Many slot canyons are formed in sandstone and limestone rock, although slot canyons in other rock types such as granite and basalt are possible. Even in sandstone and limestone, only a very small number of creeks will form slot canyons. This is due to a combination of the particular characteristics of the rock, and regional rainfall.
Slot canyons around the world
Slot canyons are found in many parts of the world, predominantly in areas with low rainfall. Some of the most well known slot canyons are to be found in the Southwestern United States. Other significant areas include the Sierra de Guara in northern Spain, the Pyrenees on the border of France and Spain, and the Blue Mountains in New South Wales, Australia.

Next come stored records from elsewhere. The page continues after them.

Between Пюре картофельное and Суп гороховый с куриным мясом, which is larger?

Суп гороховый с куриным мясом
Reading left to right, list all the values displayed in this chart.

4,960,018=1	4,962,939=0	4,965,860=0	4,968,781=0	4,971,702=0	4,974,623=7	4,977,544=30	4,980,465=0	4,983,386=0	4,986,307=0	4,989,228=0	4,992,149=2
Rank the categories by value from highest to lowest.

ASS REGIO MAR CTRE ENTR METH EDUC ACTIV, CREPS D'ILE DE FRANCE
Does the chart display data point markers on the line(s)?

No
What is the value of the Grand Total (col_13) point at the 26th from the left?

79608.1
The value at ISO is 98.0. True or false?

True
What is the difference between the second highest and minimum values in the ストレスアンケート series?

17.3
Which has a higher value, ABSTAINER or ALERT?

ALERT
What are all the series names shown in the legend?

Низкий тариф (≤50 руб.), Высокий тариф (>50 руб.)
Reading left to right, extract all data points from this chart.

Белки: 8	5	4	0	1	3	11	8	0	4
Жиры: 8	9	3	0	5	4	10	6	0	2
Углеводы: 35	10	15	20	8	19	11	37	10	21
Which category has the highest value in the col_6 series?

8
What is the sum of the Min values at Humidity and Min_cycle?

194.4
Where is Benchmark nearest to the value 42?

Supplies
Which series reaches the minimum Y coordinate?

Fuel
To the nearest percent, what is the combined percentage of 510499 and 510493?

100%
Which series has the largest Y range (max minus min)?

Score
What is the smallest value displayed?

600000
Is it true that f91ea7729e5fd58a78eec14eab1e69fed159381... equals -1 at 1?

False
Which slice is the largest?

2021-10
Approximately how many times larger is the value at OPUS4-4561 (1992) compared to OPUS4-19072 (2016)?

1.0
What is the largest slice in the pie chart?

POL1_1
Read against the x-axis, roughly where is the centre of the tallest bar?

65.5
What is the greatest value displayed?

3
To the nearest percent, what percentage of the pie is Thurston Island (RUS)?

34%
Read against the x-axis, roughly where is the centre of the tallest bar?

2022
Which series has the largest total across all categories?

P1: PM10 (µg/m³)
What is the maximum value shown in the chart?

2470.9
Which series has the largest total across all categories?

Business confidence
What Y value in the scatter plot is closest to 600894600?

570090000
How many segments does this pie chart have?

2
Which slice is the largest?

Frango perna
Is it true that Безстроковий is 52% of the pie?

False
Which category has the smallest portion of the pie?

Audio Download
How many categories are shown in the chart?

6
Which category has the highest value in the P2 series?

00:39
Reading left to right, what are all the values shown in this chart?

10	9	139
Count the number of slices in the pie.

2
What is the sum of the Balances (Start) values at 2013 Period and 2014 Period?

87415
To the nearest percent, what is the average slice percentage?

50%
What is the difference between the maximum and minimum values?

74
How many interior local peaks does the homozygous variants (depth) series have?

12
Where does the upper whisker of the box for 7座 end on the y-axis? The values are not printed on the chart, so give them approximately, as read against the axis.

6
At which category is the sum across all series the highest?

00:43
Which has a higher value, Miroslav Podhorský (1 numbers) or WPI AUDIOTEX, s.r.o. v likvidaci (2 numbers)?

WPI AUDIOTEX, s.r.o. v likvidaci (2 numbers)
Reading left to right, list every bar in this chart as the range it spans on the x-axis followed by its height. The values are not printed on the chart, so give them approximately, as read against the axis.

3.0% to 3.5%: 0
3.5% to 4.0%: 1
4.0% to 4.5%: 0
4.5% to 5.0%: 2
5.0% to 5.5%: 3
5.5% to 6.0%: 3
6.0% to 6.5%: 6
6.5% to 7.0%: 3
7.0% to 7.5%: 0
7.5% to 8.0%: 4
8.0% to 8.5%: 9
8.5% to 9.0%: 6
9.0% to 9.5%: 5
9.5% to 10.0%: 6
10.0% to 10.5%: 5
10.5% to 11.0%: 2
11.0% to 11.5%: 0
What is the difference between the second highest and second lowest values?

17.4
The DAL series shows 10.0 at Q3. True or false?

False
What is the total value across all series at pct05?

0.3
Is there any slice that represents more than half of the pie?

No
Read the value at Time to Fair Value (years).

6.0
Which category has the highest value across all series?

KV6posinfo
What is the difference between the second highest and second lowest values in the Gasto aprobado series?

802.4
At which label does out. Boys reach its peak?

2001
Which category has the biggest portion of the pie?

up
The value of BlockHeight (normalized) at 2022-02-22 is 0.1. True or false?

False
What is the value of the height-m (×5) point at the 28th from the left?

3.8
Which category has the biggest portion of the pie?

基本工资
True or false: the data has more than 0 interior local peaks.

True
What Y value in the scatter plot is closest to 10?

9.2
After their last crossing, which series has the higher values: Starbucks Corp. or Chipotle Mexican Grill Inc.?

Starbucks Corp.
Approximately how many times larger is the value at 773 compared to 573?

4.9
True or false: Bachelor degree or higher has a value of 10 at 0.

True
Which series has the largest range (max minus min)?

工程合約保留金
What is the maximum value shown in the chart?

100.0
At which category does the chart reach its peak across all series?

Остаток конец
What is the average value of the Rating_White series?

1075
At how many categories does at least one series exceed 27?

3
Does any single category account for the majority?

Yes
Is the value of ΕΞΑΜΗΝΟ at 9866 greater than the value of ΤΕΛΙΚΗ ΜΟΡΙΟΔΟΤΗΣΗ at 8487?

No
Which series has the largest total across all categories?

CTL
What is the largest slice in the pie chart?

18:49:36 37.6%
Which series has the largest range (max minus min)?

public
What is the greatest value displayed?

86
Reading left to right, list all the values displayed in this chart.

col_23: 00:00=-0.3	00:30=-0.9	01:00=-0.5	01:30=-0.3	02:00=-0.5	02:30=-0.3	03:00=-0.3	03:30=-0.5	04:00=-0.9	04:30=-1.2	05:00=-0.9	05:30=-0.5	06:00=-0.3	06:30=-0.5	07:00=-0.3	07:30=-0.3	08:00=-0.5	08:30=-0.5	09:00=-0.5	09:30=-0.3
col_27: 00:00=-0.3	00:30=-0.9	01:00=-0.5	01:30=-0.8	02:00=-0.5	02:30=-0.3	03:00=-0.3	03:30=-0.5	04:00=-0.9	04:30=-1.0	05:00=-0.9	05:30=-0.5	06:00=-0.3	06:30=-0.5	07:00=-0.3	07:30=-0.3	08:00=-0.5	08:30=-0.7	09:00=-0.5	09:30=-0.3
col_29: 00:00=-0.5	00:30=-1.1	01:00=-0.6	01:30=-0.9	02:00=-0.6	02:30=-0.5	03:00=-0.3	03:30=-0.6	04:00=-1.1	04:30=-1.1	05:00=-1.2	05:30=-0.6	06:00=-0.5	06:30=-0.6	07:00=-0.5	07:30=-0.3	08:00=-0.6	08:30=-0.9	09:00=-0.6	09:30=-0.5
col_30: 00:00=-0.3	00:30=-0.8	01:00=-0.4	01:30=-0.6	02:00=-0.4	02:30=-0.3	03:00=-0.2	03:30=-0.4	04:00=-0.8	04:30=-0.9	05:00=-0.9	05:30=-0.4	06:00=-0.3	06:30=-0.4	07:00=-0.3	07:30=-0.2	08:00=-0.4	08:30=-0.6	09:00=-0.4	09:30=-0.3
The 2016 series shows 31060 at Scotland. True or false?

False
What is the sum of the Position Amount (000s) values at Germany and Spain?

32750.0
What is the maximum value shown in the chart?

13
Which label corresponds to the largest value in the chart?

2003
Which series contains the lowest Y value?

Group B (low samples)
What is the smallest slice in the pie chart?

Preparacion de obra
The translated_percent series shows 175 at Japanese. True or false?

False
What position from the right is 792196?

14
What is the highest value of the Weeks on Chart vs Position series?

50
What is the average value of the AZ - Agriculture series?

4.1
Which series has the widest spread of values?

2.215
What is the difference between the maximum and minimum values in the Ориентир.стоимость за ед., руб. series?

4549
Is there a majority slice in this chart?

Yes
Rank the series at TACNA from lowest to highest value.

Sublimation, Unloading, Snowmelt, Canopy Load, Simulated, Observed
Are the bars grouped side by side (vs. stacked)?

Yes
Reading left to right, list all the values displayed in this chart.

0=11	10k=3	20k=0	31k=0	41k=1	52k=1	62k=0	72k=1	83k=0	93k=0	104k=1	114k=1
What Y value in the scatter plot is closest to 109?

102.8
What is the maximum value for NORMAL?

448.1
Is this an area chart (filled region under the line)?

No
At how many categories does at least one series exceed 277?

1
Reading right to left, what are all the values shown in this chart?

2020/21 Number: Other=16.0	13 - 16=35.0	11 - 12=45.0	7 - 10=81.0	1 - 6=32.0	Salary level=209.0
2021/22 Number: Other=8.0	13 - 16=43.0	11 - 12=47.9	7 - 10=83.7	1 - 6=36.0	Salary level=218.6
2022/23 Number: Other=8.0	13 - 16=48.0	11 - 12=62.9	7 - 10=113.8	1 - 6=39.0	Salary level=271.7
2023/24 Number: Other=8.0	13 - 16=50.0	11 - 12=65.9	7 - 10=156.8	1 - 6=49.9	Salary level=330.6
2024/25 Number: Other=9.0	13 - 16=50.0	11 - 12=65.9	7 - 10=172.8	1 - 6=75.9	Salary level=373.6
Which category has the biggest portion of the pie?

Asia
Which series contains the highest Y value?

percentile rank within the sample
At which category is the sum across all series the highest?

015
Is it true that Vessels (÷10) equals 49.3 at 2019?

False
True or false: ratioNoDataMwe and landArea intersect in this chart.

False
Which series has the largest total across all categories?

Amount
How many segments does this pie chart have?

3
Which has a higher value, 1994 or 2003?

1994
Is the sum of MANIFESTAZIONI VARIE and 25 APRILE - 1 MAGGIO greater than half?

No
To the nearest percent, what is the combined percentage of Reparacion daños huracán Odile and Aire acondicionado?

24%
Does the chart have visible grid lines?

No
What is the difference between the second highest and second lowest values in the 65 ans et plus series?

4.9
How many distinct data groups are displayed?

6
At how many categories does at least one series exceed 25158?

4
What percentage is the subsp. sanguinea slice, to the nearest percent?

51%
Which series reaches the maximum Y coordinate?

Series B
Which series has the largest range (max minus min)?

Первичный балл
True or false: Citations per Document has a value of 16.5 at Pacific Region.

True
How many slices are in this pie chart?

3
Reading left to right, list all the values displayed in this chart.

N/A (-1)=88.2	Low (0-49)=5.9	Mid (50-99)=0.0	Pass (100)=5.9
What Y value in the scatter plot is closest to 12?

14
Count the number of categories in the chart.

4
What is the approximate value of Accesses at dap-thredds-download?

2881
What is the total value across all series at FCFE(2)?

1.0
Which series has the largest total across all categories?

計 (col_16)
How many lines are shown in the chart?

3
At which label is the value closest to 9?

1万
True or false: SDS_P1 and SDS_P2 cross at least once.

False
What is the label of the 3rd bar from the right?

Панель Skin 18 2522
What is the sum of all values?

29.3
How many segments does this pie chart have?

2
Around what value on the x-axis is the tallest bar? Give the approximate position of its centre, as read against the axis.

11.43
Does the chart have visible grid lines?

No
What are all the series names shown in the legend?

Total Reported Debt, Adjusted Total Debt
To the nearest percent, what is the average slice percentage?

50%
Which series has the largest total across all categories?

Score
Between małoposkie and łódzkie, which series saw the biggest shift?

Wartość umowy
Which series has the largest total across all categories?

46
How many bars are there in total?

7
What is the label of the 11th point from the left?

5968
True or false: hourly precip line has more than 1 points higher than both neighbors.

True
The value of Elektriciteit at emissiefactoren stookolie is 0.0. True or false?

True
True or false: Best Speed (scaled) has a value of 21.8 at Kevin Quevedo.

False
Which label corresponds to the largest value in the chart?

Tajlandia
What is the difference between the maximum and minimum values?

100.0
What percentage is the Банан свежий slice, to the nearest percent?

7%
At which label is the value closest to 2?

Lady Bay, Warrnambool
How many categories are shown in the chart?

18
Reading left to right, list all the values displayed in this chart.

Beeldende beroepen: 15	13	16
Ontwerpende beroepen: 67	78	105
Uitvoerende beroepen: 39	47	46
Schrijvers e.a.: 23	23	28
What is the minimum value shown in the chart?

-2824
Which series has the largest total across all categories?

The largest known area of slot canyons in Australia is in the Blue Mountains, west of Sydney. They occur in a narrow band of sandstone that runs roughly 30 kilometres (19 mi) from east to west, and about 100 kilometres (62 mi) from south to north. The majority of these canyons are in the Wollemi Wilderness, and are difficult to access. A small number are regularly visited by canyoners on weekends in summer. The Grand Canyon, near Blackheath, has a tourist track along its rim, but requires abseiling (rappelling) or swimming to visit fully.
Sandstone slot canyons can also be found in a few more remote parts of Australia, including:
- the Bungle Bungles in Purnululu National Park, Western Australia
- Karijini National Park in Western Australia
- Carnarvon Gorge in Queensland
The U.S. state of Utah has the largest concentration of slot canyons in the world. Utah slot canyons are found places such as Zion National Park, Bryce Canyon National Park, and Grand Staircase-Escalante National Monument, and include Buckskin Gulch, the longest slot canyon in the world, and The Narrows (Zion National Park). Northern Arizona has a high concentration of slot canyons including Antelope Canyon and Secret Canyon, two of the most famous slot canyons located near Page, on the Navajo Nation. There are also numerous slot canyons in the valley between U.S. Route 89 and the Vermilion Cliffs in Arizona, and can be seen as one descends into the valley on U.S. 89, but these are also on the Navajo reservation and are closed to the public. New Mexico's Slot Canyon trail of Tent Rocks is unique because it was carved into Tuff (Volcanic Ash). Several canyons accessible to the public are within Zion National Park and Death Valley National Park.
Local as well as distant storms can cause dangerous flash flooding in slot canyons, and expert guides advise avoiding hiking in them if there is any sign of rain. In many slot canyons, it can be miles before a safe exit or rescue is possible.
On August 12, 1997, eleven tourists, including seven from France, one from the United Kingdom, one from Sweden and two from the United States, were killed in Lower Antelope Canyon by a flash flood. Very little rain fell at the site that day, but an earlier thunderstorm had dumped a large amount of water into the canyon basin, seven miles upstream. The lone survivor of the flood was tour guide Francisco "Poncho" Quintana, who had prior swift-water training. At the time, the ladder system consisted of amateur-built wood ladders that were swept away by the flash flood. Today, ladder systems have been bolted in place, and deployable cargo nets are installed at the top of the canyon. A NOAA Weather Radio from the National Weather Service and an alarm horn are stationed at the fee booth.
In September 2008 a couple drowned in Utah, and in 2005 a group of students in a nearby location also drowned, despite wearing wetsuits.